Short-Sleeved Shirt – Dressing in layers is a good idea. The day involves strenuous activity in the humid jungle, and you may want to shed your outer layers. (I know that I did!)
Long Pants – You will be encountering thick vines, fallen trees, and scratchy brush, and you will want to have protection on your legs. I found thick leggings to be ideal pants for the trek because they allowed me to move freely while still covering my legs.
Long Socks – Keeping the biting “safari ants” out of your pants is important! Your guide will instruct you to tuck your pants into your socks, and tall socks are best for this task.
Hiking Shoes – Shoes with a good grip are a must. The terrain can be difficult to navigate, including thick vines, slippery rocks, patches of mud, and more. If your shoes are waterproof, the entire better
Rain Jacket – The national parks where the mountain gorillas live are largely rain forest, and it can rain unexpectedly.

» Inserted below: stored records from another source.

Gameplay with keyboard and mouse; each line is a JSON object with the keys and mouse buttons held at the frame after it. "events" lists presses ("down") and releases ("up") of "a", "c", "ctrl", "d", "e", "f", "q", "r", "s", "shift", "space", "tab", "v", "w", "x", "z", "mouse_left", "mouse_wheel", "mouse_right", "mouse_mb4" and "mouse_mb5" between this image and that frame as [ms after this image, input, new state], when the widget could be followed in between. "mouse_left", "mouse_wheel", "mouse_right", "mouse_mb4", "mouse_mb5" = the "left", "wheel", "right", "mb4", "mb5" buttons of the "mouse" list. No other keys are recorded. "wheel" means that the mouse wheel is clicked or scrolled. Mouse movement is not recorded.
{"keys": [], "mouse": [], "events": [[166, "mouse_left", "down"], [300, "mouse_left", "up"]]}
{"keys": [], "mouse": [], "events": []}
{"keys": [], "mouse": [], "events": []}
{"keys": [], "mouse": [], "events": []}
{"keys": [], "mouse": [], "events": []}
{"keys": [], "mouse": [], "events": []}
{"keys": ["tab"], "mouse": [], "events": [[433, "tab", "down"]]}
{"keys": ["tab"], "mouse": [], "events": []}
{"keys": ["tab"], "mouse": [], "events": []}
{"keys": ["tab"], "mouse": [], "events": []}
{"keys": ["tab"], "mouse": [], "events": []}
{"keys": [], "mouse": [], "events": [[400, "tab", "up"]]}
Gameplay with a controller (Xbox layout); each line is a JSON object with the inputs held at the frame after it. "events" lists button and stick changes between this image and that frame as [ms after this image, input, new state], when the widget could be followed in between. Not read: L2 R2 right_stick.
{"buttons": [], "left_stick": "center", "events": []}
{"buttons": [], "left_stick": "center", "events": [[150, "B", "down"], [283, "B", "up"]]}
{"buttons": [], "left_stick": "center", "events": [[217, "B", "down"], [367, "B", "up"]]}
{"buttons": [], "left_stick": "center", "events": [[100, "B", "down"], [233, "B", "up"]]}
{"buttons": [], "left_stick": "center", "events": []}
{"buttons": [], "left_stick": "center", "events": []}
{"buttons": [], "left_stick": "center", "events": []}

Gloves – I didn’t hike with gloves, but other members of my group did. After I scraped my hands and accidentally grabbed a stinging plant, I wished that I had gloves as well.
Toiletries & Medicine
Malaria Pills – This is the exception to my earlier note: you don’t actually need to bring your malaria pills with you on the hike, but I wanted to include them as a reminder. All of the four national parks where you can track the mountain gorillas are located in malarial zones, and you should discuss options to safeguard yourself from malaria with your doctor.
Insect Repellant – Malaria aside, being bitten by mosquito is no fun and can ruin your experience.
Toilet Paper – It goes without saying that there are no toilets in the jungle. Remember that you must leave the forest with everything that you brought into it, so you may want to bring a plastic bag for this purpose.
Camera – For capturing the moment
Binoculars – To watch and spot them from afar
Documents & Money
Documentation – You should come prepared with any documentation or numbers related to your gorillas tracking permit.
Passport – Don’t forget to bring your passport, as you will need to show it when you check in for the trek.
Local Currency – Remember to tip your guide! Local currency is also useful if you decide you want to hire a porter or want to purchase souvenirs.
Water – Bring as much water as you can carry. Staying hydrated is important.
– Pair of sports sandals like Tevas
– Hat-wide brim or with a visor for sun protection
– Swimsuit (and a plastic bag)
– Sunglasses with neck strap
– Extra batteries
– Camera and extra lenses
– Small notebook
First Aid Kit including re hydration sachets, anti-diarrhea medicine, aspirin, cold medication, antiseptic cream, band-aids, motion sickness pills, lip balm, eye drops and personal medication.